O regime lutava pela sobrevivência. Estas medidas drásticas destinavam-se a enfraquecer os manifestantes, mas atingiram todos os egípcios por igual. “Também pessoas que não participaram nas manifestações foram afectadas. Houve, por exemplo, o caso de homem que morreu sozinho em casa, de um ataque cardíaco porque não pôde avisar a mulher, a irmã ou um médico. A família encontrou-o já morto”, conta o ativista dos direitos civis, Ramy Raoof, que documentou meticulosamente o apagão.
Ele faz acusações sérias às companhias telefónicas privadas Mobinil – do grupo France Telecom-Orange – e Vodafone. Depois da revolução egípcia, as empresas afirmaram que o governo não lhes tinha dado alternativa senão a de desligarem as redes.
Provas concretas
Raoof diz, no entanto, ter provas de encontros entre as forças de segurança, o ministério da Comunicação egípcio e representantes de empresas de comunicação e provedores de internet nos últimos quatro anos. "Nessas reuniões foram desenvolvidos métodos para, em caso de necessidade, cortar a comunicação em vários níveis, numa rua, num bairro ou numa cidade. Por exemplo evitando o envio de mensagens de Blackberries ou SMS, ou desligando a rede móvel", diz o ativista, que possui protocolos provando que o governo e as empresas privadas mantinham, desde 2008, contato estreito.
Um dossier classificado como ultra secreto documenta um encontro no Cairo, em outubro de 2010, quase quatro meses antes do inicio da revolução. À mesa, sentaram-se os serviços secretos, os mais importantes fornecedores de internet e três das grandes empresas de telecomunicações do país – Vodafone, Mobinil e Etisalat.

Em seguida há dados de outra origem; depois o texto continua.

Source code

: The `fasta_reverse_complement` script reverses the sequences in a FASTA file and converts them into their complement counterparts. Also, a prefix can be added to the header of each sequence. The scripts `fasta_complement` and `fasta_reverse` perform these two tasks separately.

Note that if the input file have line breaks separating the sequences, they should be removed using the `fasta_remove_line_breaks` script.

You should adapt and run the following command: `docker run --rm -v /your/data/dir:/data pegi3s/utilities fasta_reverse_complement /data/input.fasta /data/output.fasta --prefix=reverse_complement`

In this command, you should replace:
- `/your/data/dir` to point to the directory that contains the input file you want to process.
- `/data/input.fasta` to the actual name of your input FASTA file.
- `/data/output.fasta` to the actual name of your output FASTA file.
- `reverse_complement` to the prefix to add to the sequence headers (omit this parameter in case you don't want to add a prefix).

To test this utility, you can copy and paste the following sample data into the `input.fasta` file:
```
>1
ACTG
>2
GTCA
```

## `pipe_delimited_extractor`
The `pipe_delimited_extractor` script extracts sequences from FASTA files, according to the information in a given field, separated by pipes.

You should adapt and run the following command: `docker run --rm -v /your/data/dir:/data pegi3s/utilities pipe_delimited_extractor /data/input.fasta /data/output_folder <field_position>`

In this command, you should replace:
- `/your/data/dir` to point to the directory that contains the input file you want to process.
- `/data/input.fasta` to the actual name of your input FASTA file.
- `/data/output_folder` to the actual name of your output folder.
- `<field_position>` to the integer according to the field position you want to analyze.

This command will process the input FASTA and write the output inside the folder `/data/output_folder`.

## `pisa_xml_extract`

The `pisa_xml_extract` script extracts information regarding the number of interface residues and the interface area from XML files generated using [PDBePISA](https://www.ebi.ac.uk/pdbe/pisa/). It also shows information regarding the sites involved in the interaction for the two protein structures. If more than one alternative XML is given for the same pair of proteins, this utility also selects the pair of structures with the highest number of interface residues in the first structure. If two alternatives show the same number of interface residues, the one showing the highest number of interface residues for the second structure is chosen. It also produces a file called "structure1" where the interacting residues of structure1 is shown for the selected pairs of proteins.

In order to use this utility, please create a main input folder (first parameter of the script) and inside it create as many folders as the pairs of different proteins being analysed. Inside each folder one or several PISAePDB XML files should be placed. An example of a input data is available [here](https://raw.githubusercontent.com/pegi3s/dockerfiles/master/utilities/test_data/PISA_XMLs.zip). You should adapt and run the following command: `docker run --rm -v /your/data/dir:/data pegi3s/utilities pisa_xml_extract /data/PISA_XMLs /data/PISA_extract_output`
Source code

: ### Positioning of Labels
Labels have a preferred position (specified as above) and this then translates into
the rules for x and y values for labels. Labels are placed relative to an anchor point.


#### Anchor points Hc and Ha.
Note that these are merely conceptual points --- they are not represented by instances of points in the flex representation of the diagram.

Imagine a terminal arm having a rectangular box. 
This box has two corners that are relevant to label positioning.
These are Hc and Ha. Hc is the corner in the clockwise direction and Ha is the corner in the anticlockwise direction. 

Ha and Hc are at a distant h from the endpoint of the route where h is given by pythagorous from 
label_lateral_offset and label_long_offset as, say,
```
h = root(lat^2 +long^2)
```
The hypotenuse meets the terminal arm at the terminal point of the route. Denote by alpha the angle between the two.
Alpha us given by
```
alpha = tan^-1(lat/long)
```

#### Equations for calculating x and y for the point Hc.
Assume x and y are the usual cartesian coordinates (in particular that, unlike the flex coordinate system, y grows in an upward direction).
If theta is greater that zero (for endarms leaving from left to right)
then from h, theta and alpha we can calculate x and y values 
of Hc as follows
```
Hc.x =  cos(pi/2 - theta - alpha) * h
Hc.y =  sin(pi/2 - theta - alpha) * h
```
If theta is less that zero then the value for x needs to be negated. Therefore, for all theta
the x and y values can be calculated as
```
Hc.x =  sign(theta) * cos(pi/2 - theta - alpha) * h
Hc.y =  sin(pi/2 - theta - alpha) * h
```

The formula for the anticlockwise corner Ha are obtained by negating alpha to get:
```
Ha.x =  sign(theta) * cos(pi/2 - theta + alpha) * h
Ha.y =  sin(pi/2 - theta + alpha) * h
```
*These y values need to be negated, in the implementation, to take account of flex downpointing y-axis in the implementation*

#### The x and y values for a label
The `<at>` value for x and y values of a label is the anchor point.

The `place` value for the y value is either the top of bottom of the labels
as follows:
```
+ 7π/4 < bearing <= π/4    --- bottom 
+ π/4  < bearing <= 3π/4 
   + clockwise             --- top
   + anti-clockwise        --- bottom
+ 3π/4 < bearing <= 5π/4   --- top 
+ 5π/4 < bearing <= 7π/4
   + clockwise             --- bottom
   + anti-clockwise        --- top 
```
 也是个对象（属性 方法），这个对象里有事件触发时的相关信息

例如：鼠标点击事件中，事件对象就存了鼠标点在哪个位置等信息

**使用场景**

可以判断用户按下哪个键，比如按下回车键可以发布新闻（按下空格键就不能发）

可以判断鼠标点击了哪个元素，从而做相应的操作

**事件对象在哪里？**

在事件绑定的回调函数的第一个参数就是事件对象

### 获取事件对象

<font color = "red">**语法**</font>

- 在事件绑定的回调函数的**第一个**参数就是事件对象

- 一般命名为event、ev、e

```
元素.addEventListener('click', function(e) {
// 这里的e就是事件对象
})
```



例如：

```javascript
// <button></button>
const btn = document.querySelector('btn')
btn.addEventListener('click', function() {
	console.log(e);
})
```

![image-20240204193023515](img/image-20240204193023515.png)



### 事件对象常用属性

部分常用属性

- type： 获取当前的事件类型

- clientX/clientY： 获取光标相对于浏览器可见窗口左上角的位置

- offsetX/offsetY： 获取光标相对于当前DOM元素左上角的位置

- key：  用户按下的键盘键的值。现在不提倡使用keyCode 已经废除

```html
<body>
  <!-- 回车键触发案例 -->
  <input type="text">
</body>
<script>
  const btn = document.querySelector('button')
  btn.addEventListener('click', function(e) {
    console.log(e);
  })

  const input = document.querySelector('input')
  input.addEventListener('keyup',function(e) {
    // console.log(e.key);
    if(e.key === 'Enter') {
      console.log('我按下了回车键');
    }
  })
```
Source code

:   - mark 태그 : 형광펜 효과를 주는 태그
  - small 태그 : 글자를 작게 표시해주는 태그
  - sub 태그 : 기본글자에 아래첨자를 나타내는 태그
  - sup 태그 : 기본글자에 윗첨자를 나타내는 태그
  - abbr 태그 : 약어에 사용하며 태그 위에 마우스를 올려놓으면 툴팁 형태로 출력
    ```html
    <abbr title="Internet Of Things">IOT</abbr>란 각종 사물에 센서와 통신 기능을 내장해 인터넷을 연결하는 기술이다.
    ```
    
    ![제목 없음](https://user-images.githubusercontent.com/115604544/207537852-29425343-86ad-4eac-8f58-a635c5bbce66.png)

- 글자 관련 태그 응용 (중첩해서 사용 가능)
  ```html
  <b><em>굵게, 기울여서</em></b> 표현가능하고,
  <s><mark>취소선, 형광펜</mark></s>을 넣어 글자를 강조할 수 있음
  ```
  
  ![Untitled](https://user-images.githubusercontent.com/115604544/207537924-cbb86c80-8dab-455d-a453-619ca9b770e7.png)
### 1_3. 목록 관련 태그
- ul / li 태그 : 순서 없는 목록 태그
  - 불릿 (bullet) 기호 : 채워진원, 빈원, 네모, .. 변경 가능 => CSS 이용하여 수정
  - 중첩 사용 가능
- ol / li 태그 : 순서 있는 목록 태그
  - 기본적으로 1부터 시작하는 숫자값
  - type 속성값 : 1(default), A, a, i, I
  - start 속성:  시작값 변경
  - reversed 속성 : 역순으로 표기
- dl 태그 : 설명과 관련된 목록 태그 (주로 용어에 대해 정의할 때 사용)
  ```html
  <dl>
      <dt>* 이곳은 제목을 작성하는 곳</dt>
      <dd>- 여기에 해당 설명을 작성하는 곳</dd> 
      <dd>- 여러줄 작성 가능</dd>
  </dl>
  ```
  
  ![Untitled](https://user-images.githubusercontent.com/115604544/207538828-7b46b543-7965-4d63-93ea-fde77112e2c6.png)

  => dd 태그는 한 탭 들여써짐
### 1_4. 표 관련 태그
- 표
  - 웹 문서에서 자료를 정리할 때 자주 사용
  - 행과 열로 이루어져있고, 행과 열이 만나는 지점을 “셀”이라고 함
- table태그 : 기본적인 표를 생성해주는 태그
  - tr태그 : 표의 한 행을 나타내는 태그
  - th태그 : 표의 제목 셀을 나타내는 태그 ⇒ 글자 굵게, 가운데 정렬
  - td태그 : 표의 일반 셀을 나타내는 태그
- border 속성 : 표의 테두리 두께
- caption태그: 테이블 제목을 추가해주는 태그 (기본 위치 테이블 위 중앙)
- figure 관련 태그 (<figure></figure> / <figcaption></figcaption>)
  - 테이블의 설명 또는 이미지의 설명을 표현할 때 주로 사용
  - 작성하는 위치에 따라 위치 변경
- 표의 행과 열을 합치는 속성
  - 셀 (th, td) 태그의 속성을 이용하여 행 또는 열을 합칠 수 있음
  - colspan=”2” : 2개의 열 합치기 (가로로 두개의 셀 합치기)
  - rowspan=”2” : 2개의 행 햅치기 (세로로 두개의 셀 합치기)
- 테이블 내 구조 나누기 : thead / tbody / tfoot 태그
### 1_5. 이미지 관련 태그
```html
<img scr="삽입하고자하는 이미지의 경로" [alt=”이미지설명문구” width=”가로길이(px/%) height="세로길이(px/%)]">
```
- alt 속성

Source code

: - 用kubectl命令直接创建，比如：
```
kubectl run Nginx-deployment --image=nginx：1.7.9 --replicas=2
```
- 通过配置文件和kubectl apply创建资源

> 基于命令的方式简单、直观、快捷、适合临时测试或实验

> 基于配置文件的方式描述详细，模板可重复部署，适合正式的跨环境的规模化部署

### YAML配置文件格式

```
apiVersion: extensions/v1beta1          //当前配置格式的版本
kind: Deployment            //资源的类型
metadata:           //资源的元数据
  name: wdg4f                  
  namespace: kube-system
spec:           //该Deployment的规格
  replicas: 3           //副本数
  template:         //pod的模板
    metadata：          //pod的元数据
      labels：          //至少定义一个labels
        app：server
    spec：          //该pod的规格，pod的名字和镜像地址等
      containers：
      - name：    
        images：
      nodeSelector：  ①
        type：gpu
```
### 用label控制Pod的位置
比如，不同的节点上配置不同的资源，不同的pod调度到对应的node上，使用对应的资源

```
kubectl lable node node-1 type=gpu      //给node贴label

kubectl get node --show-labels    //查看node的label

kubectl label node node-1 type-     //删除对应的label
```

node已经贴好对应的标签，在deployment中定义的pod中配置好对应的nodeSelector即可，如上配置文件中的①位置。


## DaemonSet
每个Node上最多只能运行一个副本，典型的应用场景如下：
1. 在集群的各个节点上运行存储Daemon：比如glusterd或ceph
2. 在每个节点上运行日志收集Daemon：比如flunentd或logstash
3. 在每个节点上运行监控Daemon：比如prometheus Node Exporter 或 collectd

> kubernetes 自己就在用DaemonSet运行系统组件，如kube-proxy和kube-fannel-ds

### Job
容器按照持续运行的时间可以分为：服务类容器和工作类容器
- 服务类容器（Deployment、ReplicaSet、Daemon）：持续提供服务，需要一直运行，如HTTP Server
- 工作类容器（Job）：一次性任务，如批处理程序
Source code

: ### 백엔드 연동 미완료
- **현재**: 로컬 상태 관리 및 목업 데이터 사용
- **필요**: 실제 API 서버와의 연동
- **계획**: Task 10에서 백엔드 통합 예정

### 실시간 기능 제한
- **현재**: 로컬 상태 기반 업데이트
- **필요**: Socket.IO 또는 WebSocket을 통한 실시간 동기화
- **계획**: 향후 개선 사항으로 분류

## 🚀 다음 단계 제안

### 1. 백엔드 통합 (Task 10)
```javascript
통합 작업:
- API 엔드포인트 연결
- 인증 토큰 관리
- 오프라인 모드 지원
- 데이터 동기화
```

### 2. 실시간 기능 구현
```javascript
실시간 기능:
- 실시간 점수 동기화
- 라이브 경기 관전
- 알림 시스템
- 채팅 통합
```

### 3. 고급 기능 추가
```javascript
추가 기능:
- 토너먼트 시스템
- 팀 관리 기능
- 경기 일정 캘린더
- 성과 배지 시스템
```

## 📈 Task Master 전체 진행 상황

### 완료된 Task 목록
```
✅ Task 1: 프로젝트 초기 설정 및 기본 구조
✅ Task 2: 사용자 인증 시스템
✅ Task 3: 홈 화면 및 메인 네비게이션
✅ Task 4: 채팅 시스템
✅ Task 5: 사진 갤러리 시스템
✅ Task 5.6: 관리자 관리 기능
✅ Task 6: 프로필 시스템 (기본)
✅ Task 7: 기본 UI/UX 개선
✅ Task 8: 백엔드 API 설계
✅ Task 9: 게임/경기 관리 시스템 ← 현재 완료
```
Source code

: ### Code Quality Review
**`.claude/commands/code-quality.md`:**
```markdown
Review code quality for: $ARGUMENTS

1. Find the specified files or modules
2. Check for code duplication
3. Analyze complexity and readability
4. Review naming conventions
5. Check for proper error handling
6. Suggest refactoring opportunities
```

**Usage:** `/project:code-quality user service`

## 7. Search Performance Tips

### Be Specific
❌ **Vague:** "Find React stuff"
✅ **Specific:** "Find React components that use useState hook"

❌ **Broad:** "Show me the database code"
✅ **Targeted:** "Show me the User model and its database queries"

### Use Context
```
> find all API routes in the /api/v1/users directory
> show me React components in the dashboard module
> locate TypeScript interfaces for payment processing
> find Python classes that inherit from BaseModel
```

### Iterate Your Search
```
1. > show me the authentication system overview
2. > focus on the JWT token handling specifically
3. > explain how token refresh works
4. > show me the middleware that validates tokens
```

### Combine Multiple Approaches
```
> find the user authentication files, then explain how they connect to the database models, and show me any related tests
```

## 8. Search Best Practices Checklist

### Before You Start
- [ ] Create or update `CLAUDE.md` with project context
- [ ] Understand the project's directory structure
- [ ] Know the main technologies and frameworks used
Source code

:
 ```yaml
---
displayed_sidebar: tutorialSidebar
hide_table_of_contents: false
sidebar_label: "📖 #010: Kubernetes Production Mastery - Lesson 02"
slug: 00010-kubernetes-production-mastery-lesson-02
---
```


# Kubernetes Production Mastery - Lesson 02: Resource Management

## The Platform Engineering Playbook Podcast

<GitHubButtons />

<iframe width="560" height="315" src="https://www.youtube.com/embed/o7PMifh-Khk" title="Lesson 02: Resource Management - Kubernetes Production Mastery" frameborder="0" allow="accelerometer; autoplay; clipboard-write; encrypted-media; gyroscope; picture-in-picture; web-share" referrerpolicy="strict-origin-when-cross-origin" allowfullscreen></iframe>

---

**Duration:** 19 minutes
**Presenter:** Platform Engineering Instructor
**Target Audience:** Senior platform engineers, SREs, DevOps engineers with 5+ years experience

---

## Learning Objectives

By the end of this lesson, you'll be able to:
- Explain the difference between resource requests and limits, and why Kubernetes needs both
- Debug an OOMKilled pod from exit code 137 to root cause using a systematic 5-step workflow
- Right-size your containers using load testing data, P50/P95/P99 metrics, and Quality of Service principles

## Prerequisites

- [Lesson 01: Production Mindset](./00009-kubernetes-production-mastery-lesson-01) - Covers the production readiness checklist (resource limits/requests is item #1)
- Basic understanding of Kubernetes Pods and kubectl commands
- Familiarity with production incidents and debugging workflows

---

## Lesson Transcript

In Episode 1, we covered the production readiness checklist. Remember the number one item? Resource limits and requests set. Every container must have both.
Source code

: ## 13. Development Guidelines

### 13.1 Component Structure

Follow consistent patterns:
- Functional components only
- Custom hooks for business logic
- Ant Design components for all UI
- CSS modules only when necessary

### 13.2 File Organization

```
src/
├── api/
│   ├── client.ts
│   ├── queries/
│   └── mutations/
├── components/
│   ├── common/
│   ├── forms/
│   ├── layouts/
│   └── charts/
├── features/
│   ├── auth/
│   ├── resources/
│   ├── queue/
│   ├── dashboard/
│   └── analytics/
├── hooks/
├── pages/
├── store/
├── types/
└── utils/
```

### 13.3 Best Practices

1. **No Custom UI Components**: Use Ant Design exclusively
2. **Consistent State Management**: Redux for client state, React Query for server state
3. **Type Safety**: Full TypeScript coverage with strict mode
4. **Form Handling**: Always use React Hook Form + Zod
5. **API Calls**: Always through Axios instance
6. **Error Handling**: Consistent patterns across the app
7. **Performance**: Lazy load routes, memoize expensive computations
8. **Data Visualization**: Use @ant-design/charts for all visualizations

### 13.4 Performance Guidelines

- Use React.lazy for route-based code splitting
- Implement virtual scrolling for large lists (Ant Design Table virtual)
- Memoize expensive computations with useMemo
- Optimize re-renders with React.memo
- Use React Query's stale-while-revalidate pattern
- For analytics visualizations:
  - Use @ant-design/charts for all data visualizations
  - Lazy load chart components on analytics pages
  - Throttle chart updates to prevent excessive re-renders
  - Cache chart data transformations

Na altura, discutiu-se o bloqueio de determinadas páginas da internet, bem como a canalização de informações acerca dos usuários para os serviços secretos.
Trabalho conjunto
Também se debateu como bloquear mensagens SMS, tornar a internet mais lenta ou desligá-la, assim como bloquear as redes telefónicas, fixa e móvel. As empresas teriam pedido tempo para refletir, pois precisavam analisar a dimensão técnica dessas medidas. No documento, não é citado nenhum tipo de resistência.
“Nós não sabemos exatamente que empresa fez qual proposta. Porém, sabemos que todas elas discutiram com o regime as diferentes alternativas. Elas se disponibilizaram a ajudar. Os planos para um apagão comunicacional durante a revolução foram desenvolvidos pela economia privada e pelo governo em conjunto”, acusa Raoof.
Exemplo de resistência
As licenças de concessão prescrevem que operadores devem obedecer às ordens do governo. Mesmo assim, empresas egípcias, como o provedor de internet Noor, mantiveram uma postura diferente.
A Noor teria recebido mais de uma vez desde 28 de Janeiro a ordem de desligar o acesso à Internet e ignorou-a durante dias. "Até a polícia invadir seus escritórios e cortar ela própria o acesso à internet", diz Raoof. O ativista lembra que quando a lei exige atitudes que violam os direitos humanos, há sempre a possibilidade de dizer não.